Pour nous procurer cette sensation rassurante et apaisante, les industriels utilisent différentes senteurs comme la lavande, le jasmin, le thym, l’eucalyptus ou le citron. «Nos choix de lessive se font par les vertus, thérapeutiques, antiseptiques, antibactériennes, hygiéniques, nettoyantes qu’on leur prête. Les lessiviers font appel, à l’aide de ces parfums, à notre inconscient en sélectionnant des vertus utilisées par des aromathérapeutes», détaille Annick Le Guérer, anthropologue et historienne du parfum auteur de nombreux ouvrages, dont Les pouvoirs de l’odeur (1988), et Le parfum des origines à nos jours (2005) aux éditions Odile Jacob.

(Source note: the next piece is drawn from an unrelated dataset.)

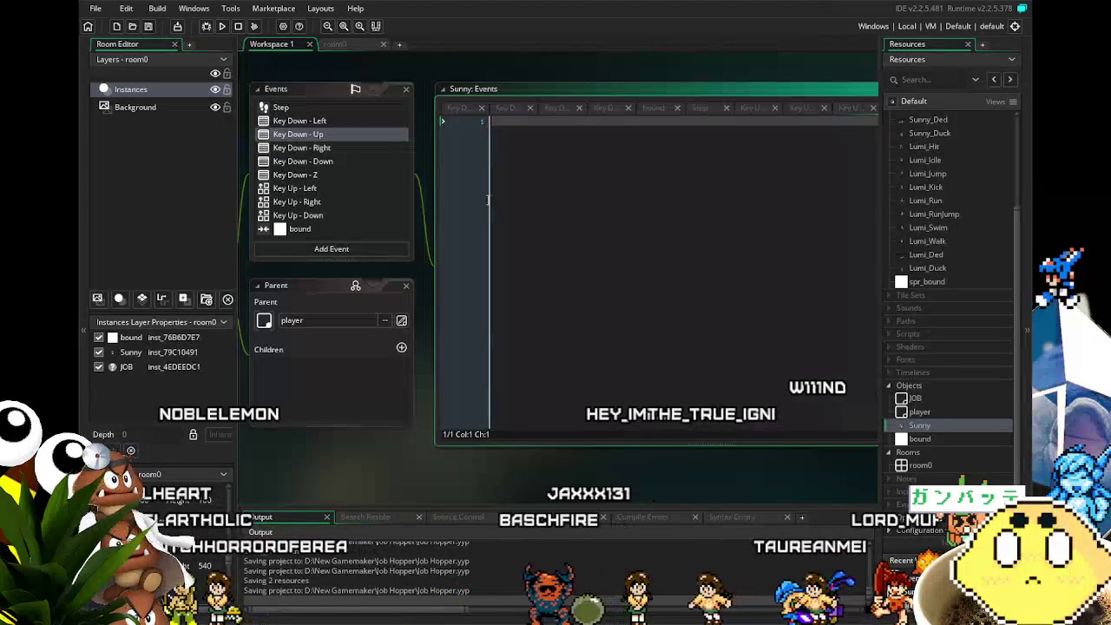
Review Sunny's Key Down - Right, Key Down - Z and Key Up - Down code.
click(330, 147)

«La mémoire collective des peuples»
Patrice Bellon, président de la Société française de cosmétologie, rappelle que les effets des parfums varient selon les individus : «Dans la culture française nous lions la lavande à la notion de propreté, tandis que ça peut être la javel pour les Allemands par exemple. Les parfumeurs convoquent la mémoire collective des peuples.» Pour obtenir des tendances applicables au plus grand nombre, les parfumeurs testent des senteurs sur un panel. Pour évaluer le ressenti du groupe plusieurs moyens sont possible : le questionnaire verbal, évaluer le rythme cardiaque ou l’expression corporelle. La corrélation de tous ces comportements permet de définir une tendance sur l’émotion déclenchée par un parfum. Vient ensuite la généralisation de ces enseignements au plus grand nombre.

Le Guérer, Andrieu et Bellon parlent tous de «sensation», «d’impression», de «marketing» car les lessiviers n’utilisent pas des arômes naturels mais synthétiques qui font que l’utilisateur de détergent est porté par un sentiment illusoire d’hygiène et bien-être. Cette sensation de propre est une illusion, mais elle a tellement bercé nos imaginaires depuis les années 30 que cette «odeur de sainteté» a également inspiré les grandes marques de l’industrie du luxe et de la cosmétique, et que «les parfums aux notes 
de tee-shirt propre ou de drap chauffé au soleil ont le vent en poupe», note le Temps. «Cette fraîcheur de propre qui tient est souvent composée de molécules d’aldéhydes ou de muscs blancs. Les aldéhydes ont la particularité de sentir le fer chaud avec un odeur de muscs blancs», détaille pour le quotidien suisse Pierre Aulas, directeur du développement olfactif de Thierry Mugler et Azzaro Parfums. «Cette nouvelle génération de muscs de synthèse, organiques et sensuels a une connotation de peau propre. C’est d’ailleurs pour cela qu’ils sont souvent massivement utilisés dans les lessives», conclut le nez.